What to do with valuable things when you fly?

Maybe leave them at home?







It doesn’t seem in fact as though ABC showed there’s a widespread problem, but their Facebook blog records claims about a number of cases of theft.

Another type of airport theft is supposedly also common, but one supposes the sums in the following from 1997 are not:

The FBI and Newark Airport cops are investigating the theft of more than $500,000 worth of jewelry from the wife of Houston’s mayor at an airport security checkpoint.
Elyse Lanier reported that her handbag, containing “various pieces of expensive jewelry,” was snatched from an X-ray machine conveyor belt Oct. 7, said Special Agent Ann Todd, a spokeswoman for the FBI office in Newark.
Lanier, who was on her way back to Houston with her husband, Bob, after a visit to New York City, told police she was victimized by three people as she put her handbag on the belt.
“She was distracted by a Hispanic male and then bumped into by another Hispanic male and female,” Todd said. “They pointed to an airline ticket jacket on the floor.

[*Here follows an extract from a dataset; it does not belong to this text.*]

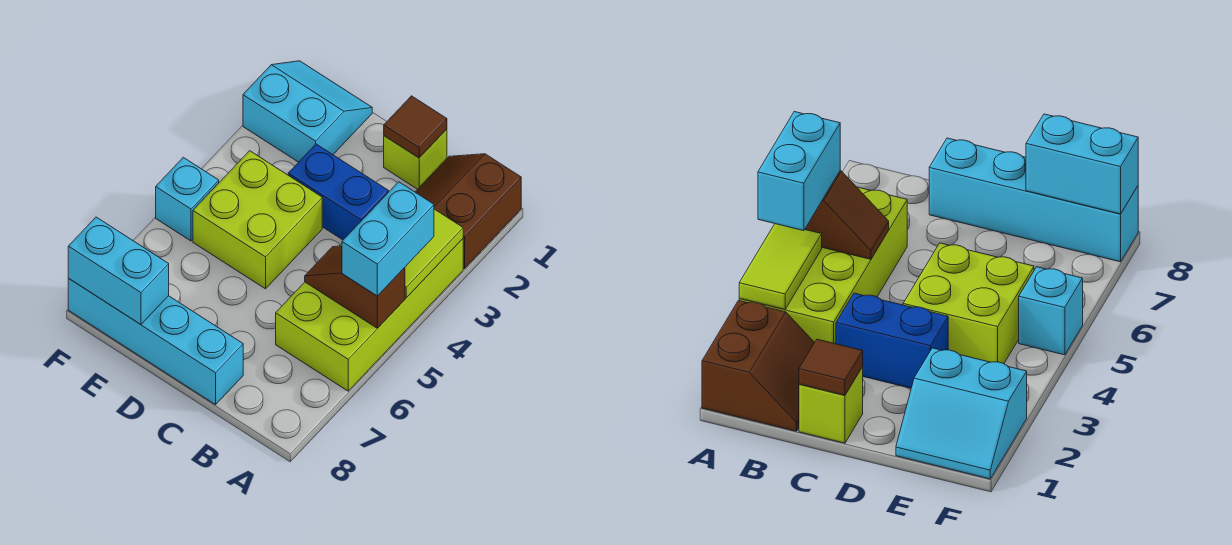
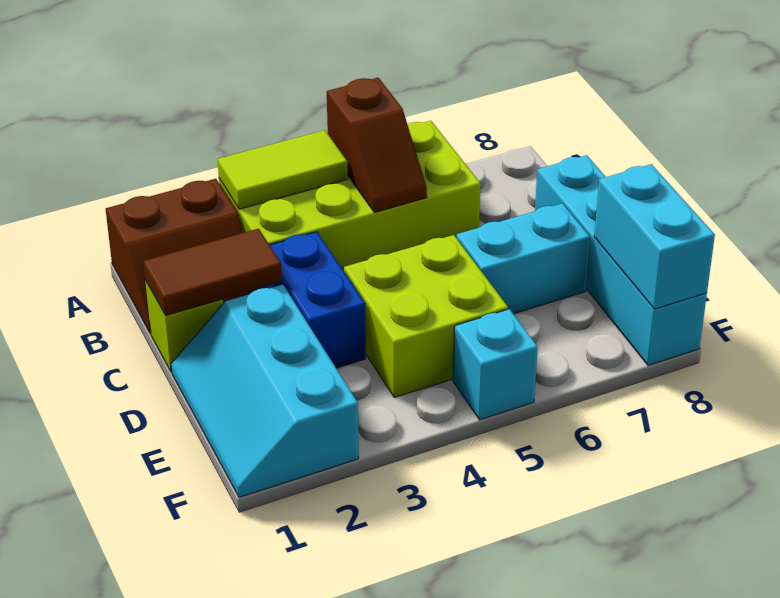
cyan 1x2 brick [342,182,434,296] -> cyan 1x2 brick moved to [457,203,590,314]
brown 1x1 tile [384,96,447,158] -> brown 1x2 tile [143,229,282,316]
cyan 2x2 slope [243,61,372,162] -> cyan 2x3 slope [171,285,359,497]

She picked it up, and when she looked back on the belt, her bag was gone.”
Lanier immediately reported the theft. Sources in Houston put the value of the jewelry at $640,000.

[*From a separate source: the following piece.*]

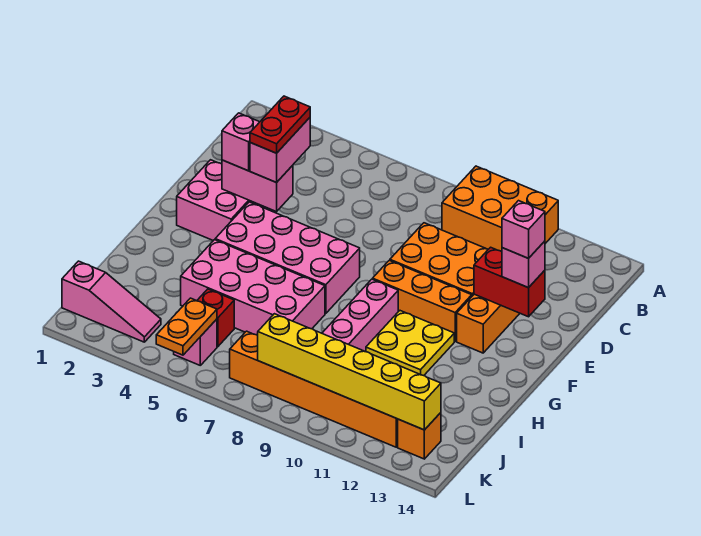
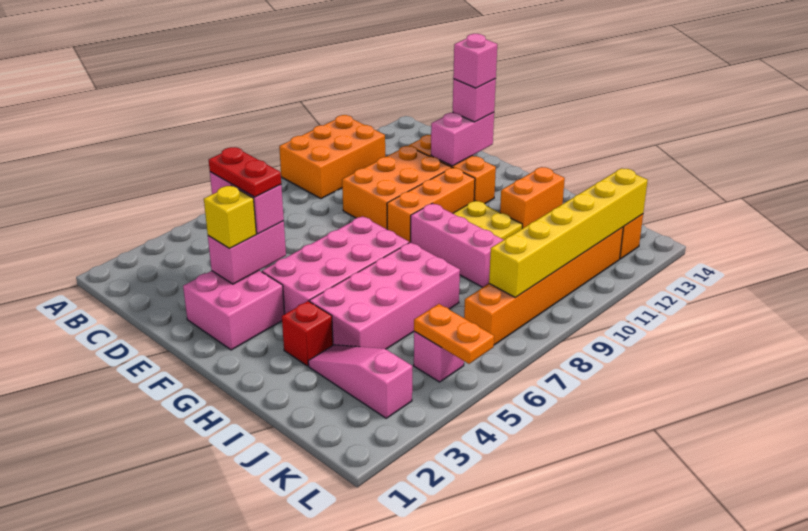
pink 1x1 brick [222,113,259,171] -> yellow 1x1 brick [204,186,256,248]
red 1x2 brick [474,247,545,317] -> pink 1x2 brick [431,113,494,166]
none -> orange 1x2 brick [500,167,565,229]
red 1x1 brick [197,289,234,347] -> red 1x1 brick moved to [282,301,333,366]
pink 1x3 slope [62,261,161,342] -> pink 1x3 slope turned to [308,345,412,418]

2 thoughts on “What to do with valuable things when you fly?

  1. This might be a bit of a tangent, but I’m getting more and more riled up about how we report on race and crime. It’s almost funny that the only information we have in the article you link is that there were two Hispanic men and a woman. Why does that even matter? Why not just say “three people”? And if we’re throwing in detail for its own sake, why not mention how tall they were? (I presume that’s easy enough to remember.) What kind of clothes were they wearing? Glasses? Hair color? Did they have accents?

    For a ‘colorblind’ society, we sure do have a weird penchant for talking about race when someone gets robbed.

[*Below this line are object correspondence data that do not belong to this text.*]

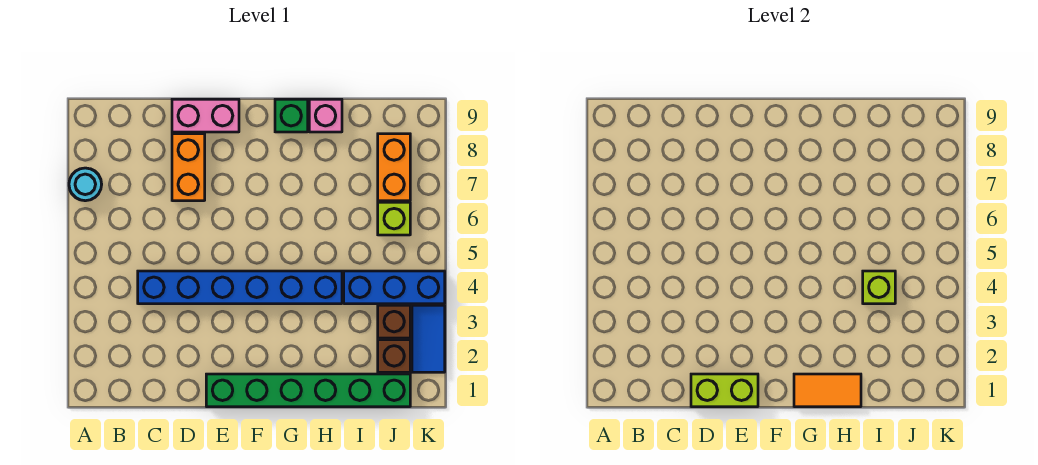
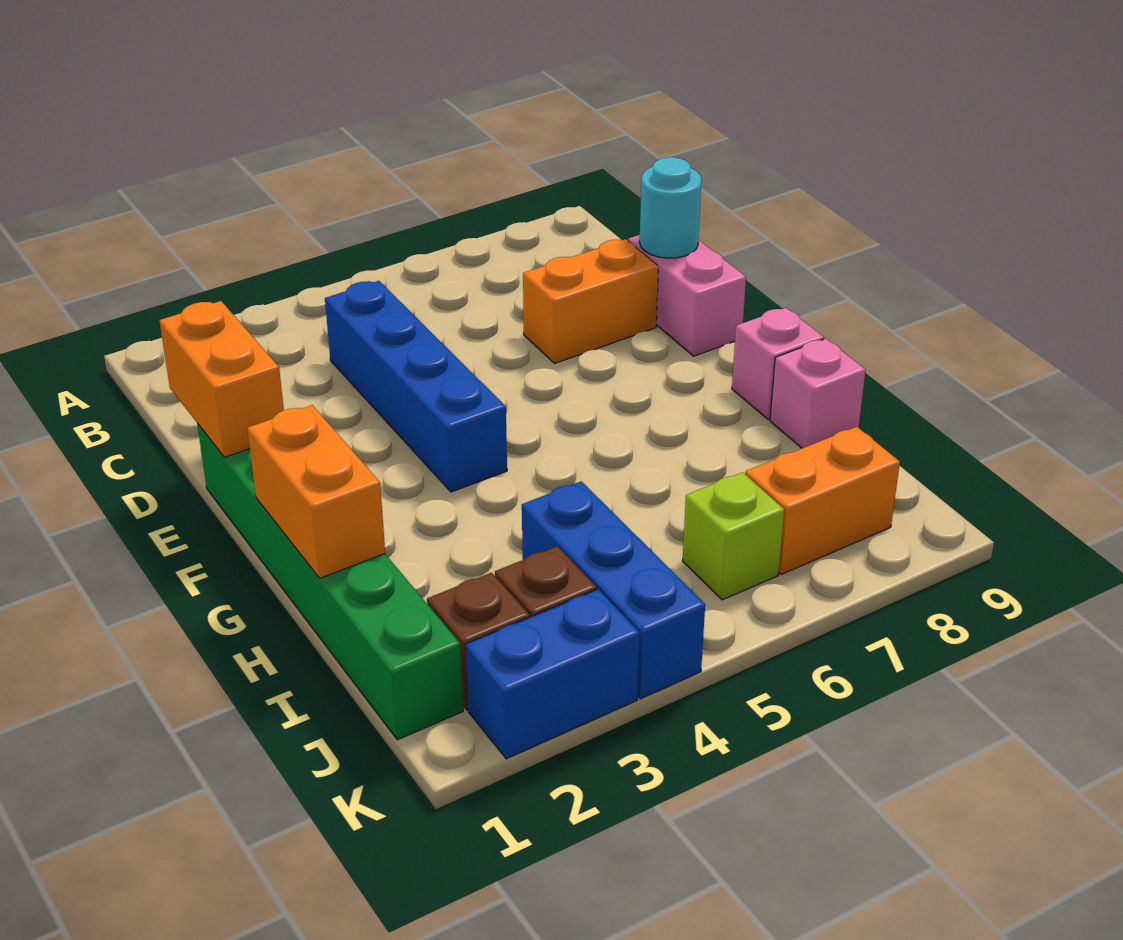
cyan 1x1 round brick [69,168,102,201] -> cyan 1x1 round brick moved to [640,157,701,258]
blue 1x6 brick [138,271,342,304] -> blue 1x4 brick [325,281,507,492]
lime 1x2 brick [691,374,758,407] -> orange 1x2 brick [159,301,284,457]
orange 1x2 tile [794,374,861,407] -> orange 1x2 brick [247,405,385,578]
green 1x1 brick [275,99,308,132] -> pink 1x1 brick [732,308,824,420]
lime 1x1 brick [863,271,895,304] -> none
blue 1x2 tile [412,305,445,372] -> blue 1x2 brick [466,589,640,759]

  2. Stacey, in general I share your concern, but the statement was taken from a police report, as far as I can see. Eye witness recall of details is notoriously unreliable, but I suppose race is so salient for many – perhaps particulary a texas politician’s wife – that her recall here is likely to be true.

    Of course, the salience of race, along woth our interest in it, is part of the problem.